* Instructions to follow
In the entries below, which lines run from the one with "landArea, 2007_04: 0.4 -> 0.8" through the one with "Ronald W. Reagan, 1: 70 -> 58"? Repeat exactly those, both included, and no pictures.

(Beginning of The input)

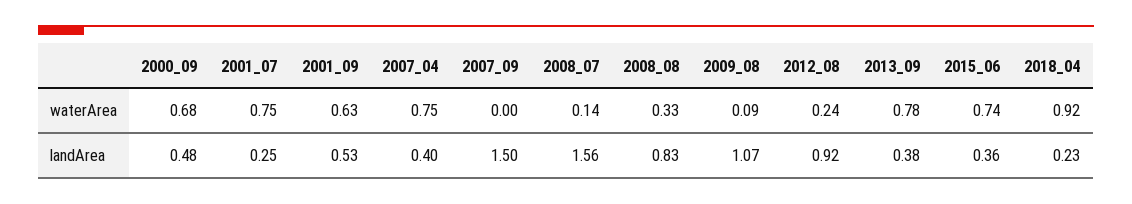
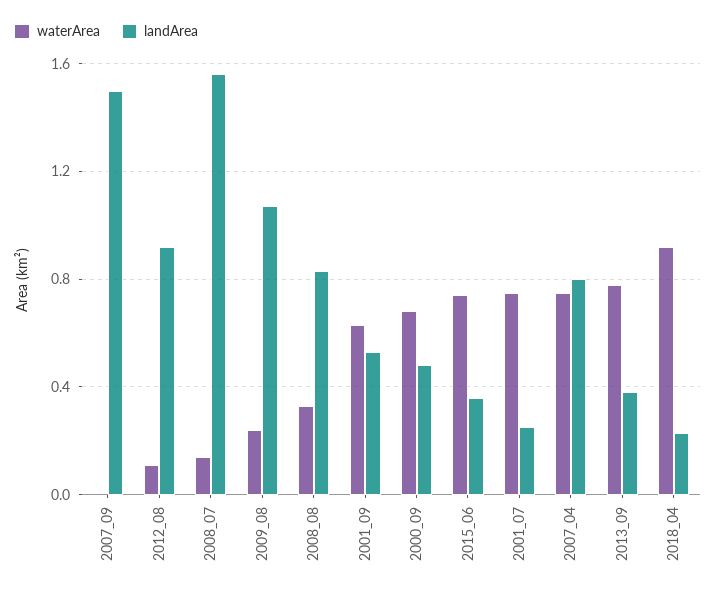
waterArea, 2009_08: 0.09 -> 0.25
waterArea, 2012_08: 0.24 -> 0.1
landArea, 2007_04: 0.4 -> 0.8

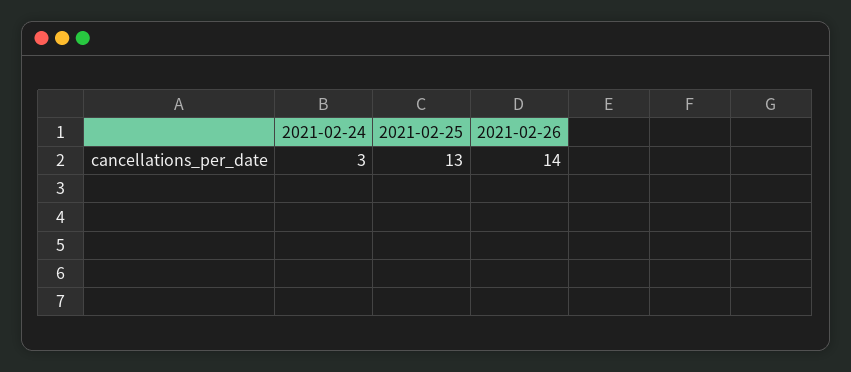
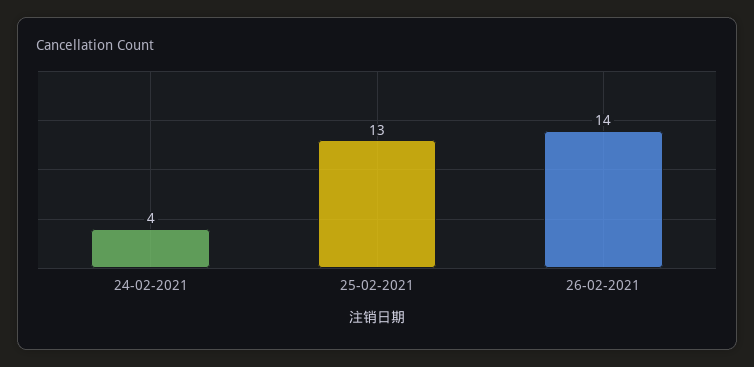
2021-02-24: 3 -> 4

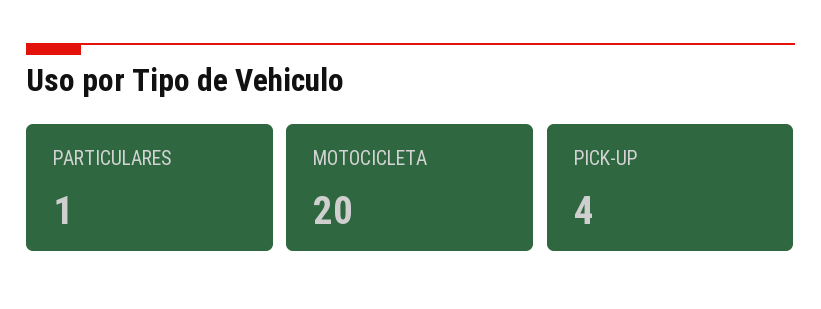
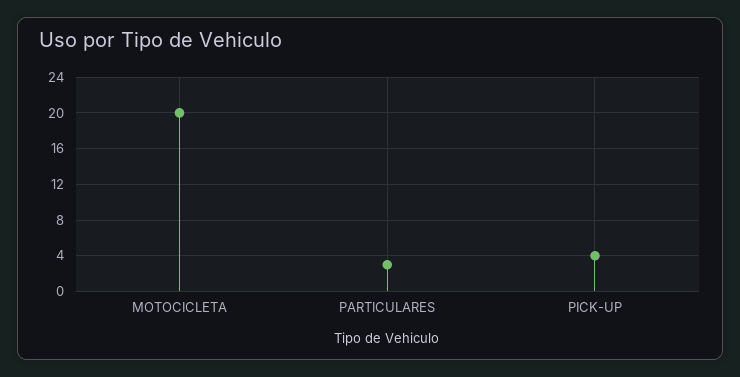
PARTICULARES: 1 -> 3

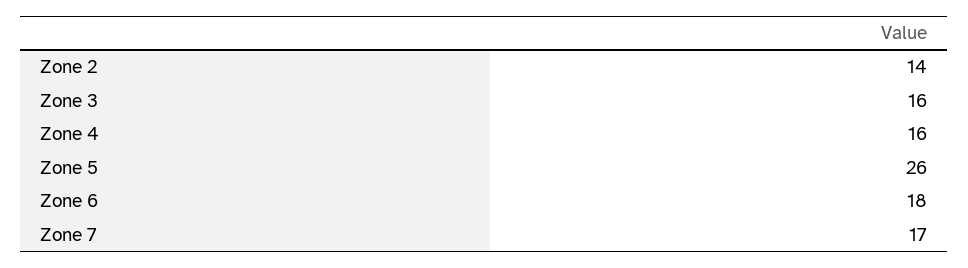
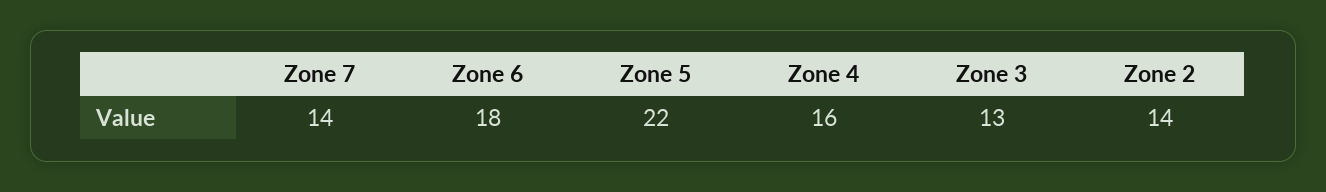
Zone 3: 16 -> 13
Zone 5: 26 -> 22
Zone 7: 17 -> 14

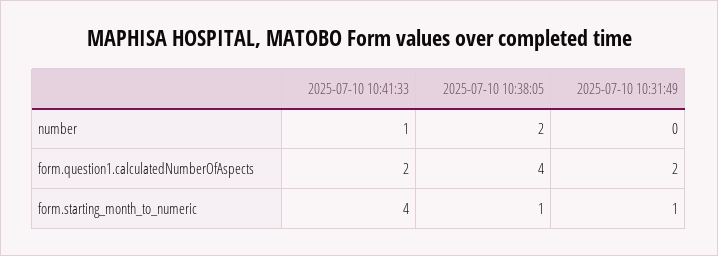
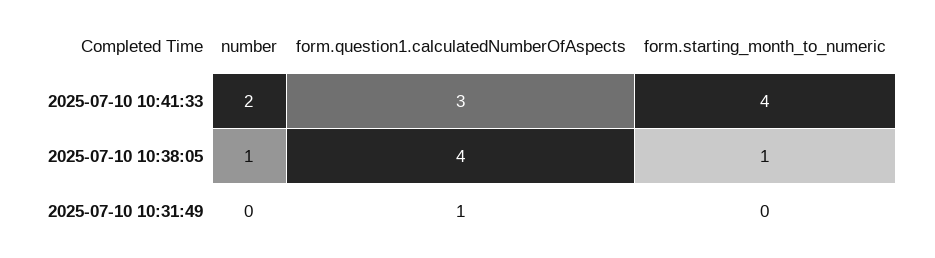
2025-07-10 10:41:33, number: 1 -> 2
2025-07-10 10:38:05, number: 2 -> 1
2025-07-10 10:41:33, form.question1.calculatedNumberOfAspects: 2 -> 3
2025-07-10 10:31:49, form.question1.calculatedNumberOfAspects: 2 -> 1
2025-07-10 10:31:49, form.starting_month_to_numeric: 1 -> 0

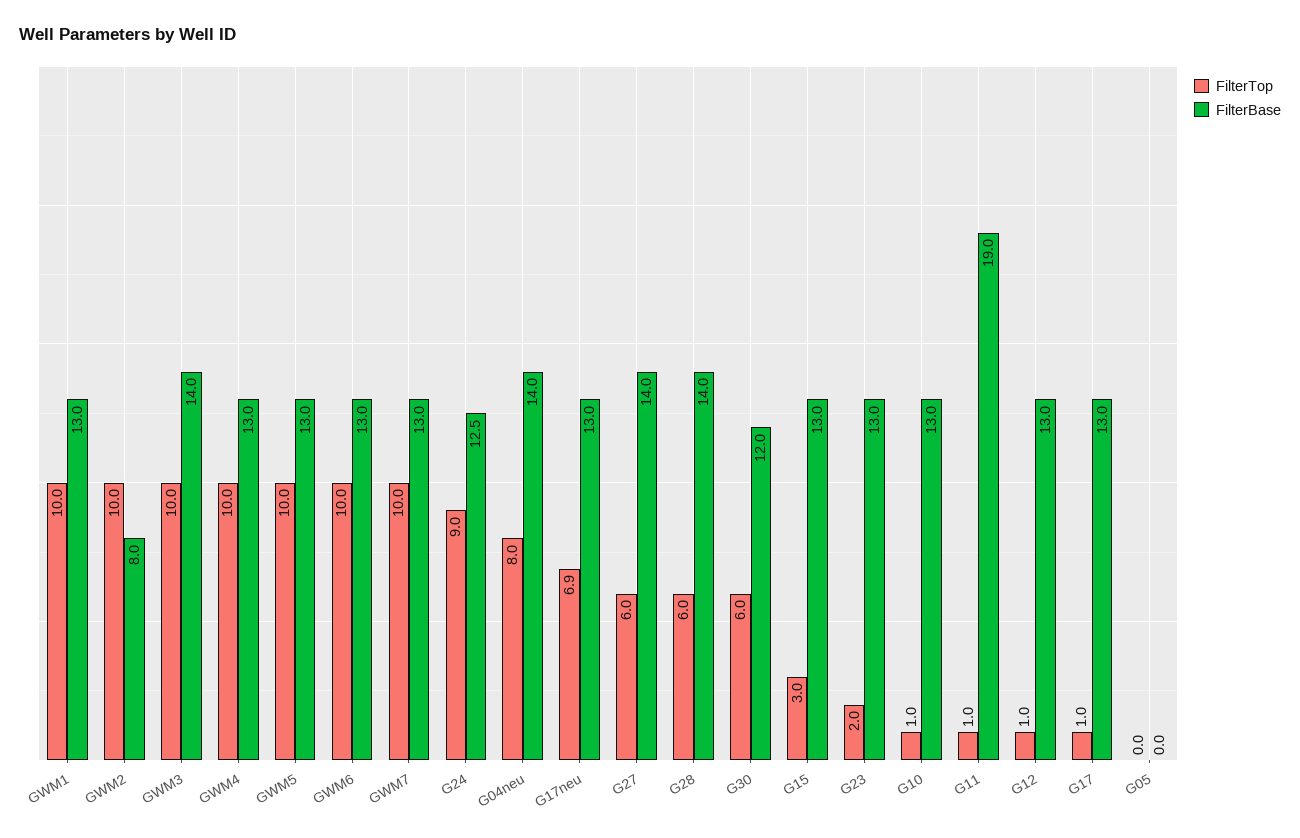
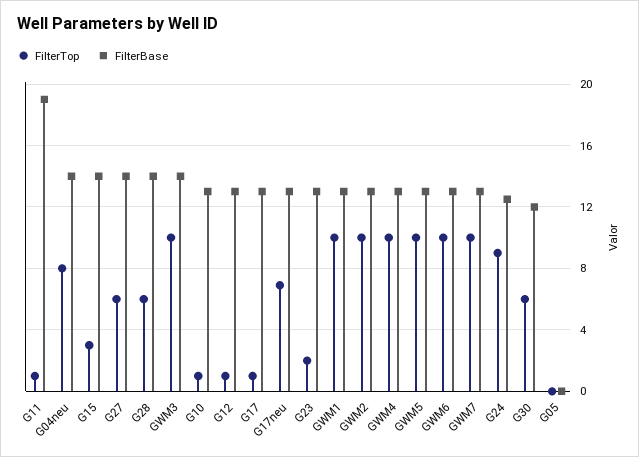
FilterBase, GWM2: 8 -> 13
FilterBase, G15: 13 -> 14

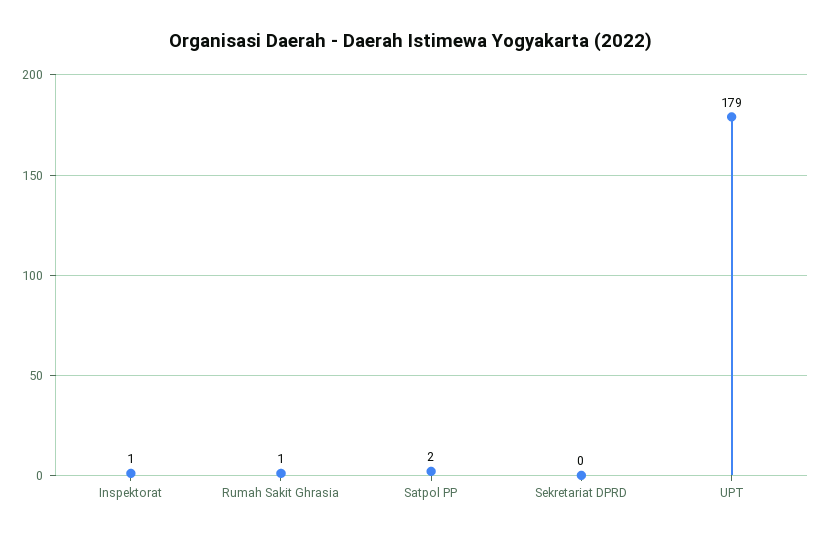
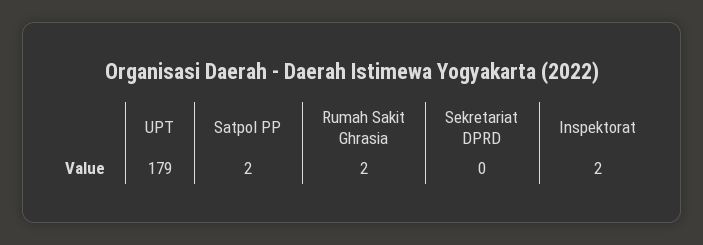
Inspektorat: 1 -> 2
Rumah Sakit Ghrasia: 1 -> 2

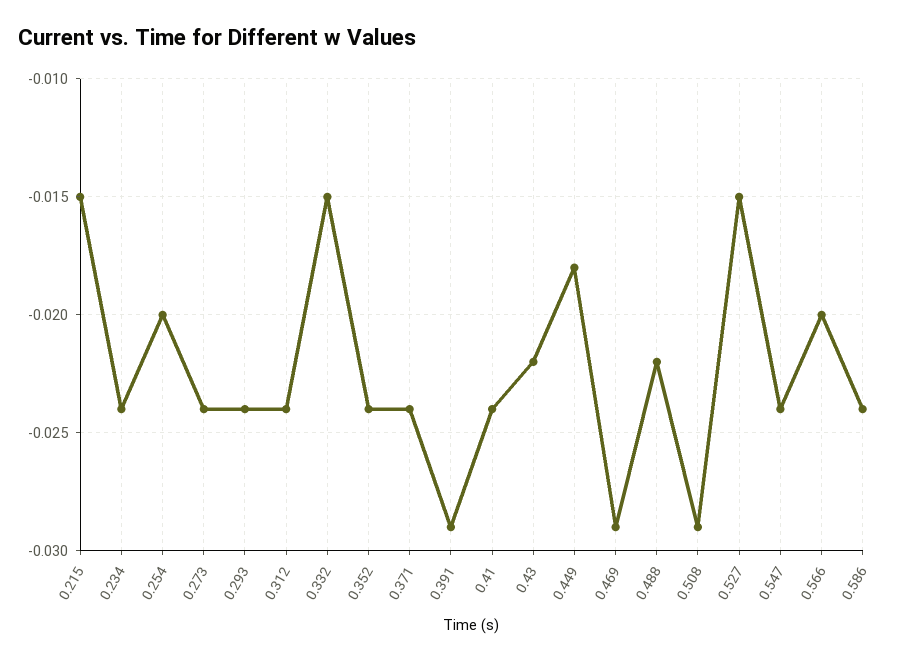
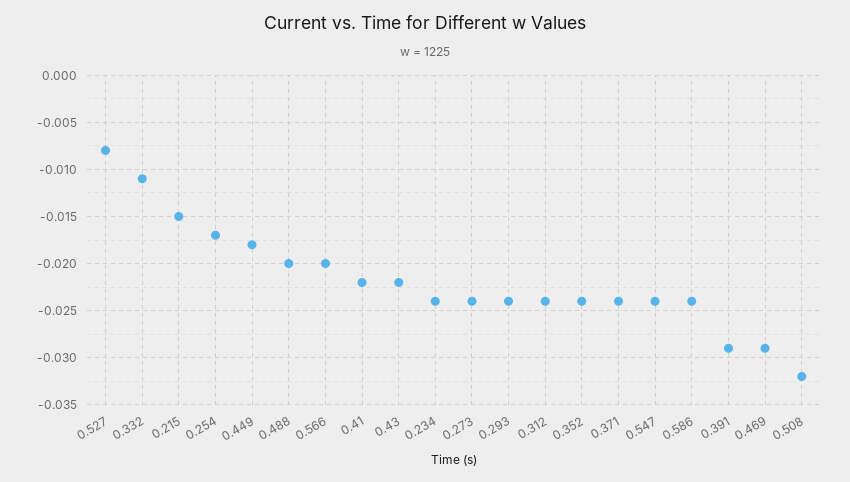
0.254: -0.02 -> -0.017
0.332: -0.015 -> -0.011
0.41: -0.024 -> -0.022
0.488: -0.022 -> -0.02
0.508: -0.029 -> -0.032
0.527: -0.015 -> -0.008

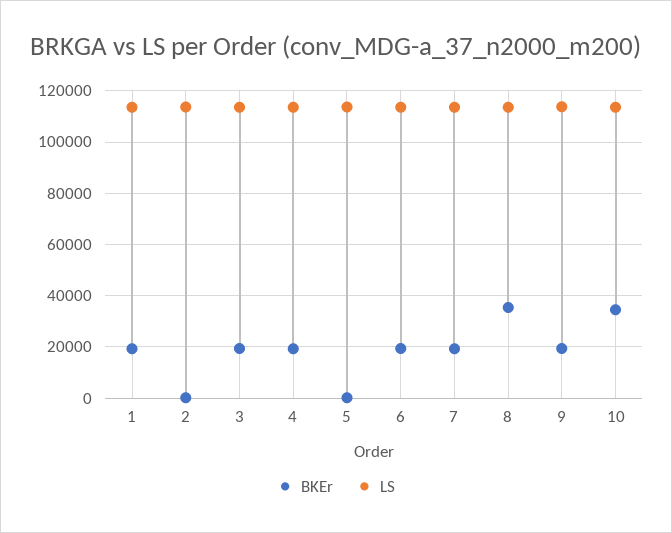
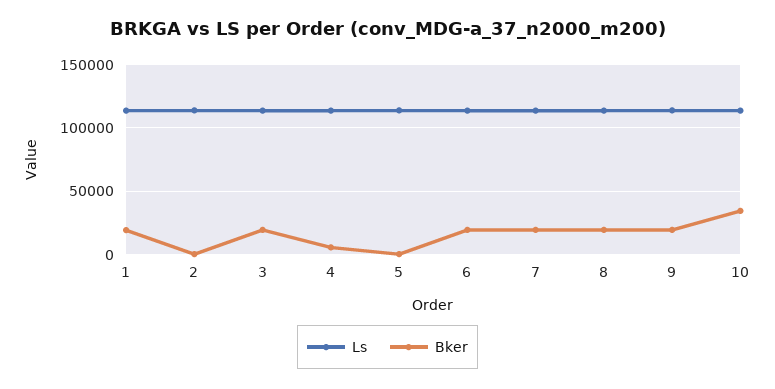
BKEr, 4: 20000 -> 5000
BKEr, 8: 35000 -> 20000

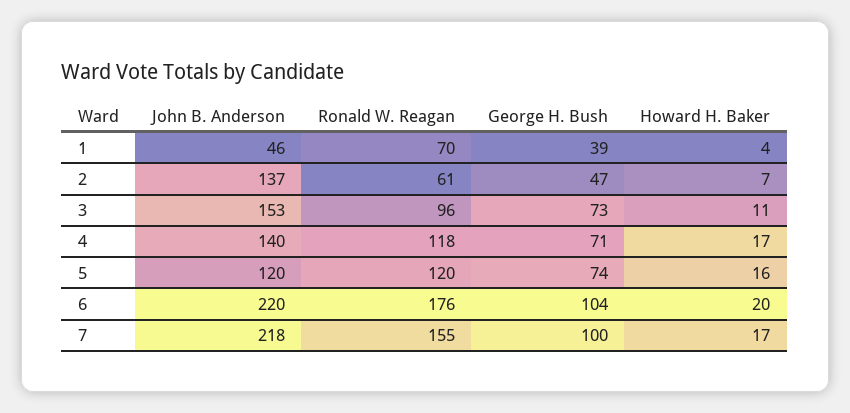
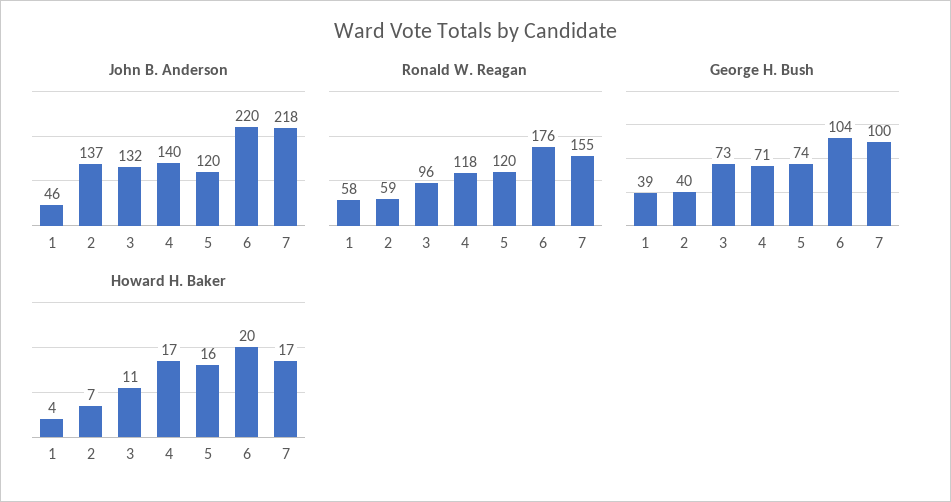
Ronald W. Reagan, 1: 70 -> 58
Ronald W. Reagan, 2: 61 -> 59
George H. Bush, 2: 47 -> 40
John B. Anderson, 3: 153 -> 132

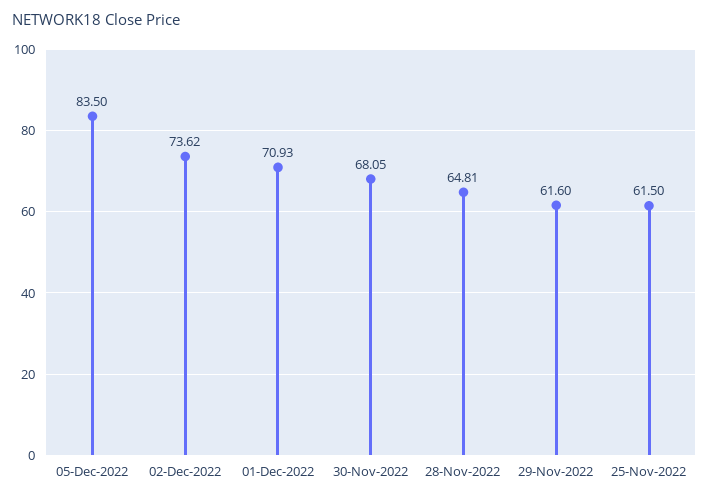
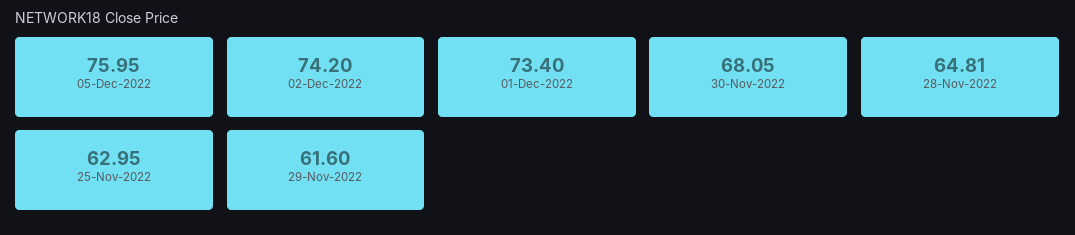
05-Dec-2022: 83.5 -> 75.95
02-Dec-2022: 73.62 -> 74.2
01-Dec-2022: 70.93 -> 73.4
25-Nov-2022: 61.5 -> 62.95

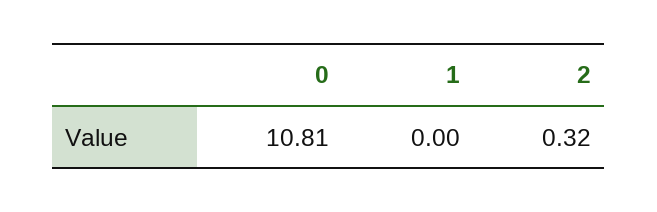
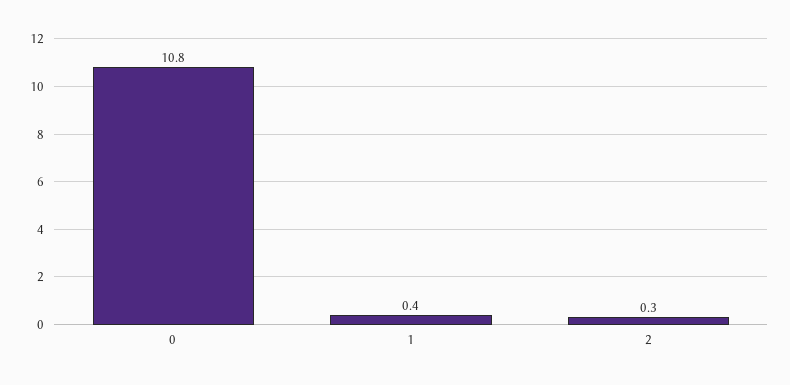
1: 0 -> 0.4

(End of The input)

* The answer
landArea, 2007_04: 0.4 -> 0.8

2021-02-24: 3 -> 4

PARTICULARES: 1 -> 3

Zone 3: 16 -> 13
Zone 5: 26 -> 22
Zone 7: 17 -> 14

2025-07-10 10:41:33, number: 1 -> 2
2025-07-10 10:38:05, number: 2 -> 1
2025-07-10 10:41:33, form.question1.calculatedNumberOfAspects: 2 -> 3
2025-07-10 10:31:49, form.question1.calculatedNumberOfAspects: 2 -> 1
2025-07-10 10:31:49, form.starting_month_to_numeric: 1 -> 0

FilterBase, GWM2: 8 -> 13
FilterBase, G15: 13 -> 14

Inspektorat: 1 -> 2
Rumah Sakit Ghrasia: 1 -> 2

0.254: -0.02 -> -0.017
0.332: -0.015 -> -0.011
0.41: -0.024 -> -0.022
0.488: -0.022 -> -0.02
0.508: -0.029 -> -0.032
0.527: -0.015 -> -0.008

BKEr, 4: 20000 -> 5000
BKEr, 8: 35000 -> 20000

Ronald W. Reagan, 1: 70 -> 58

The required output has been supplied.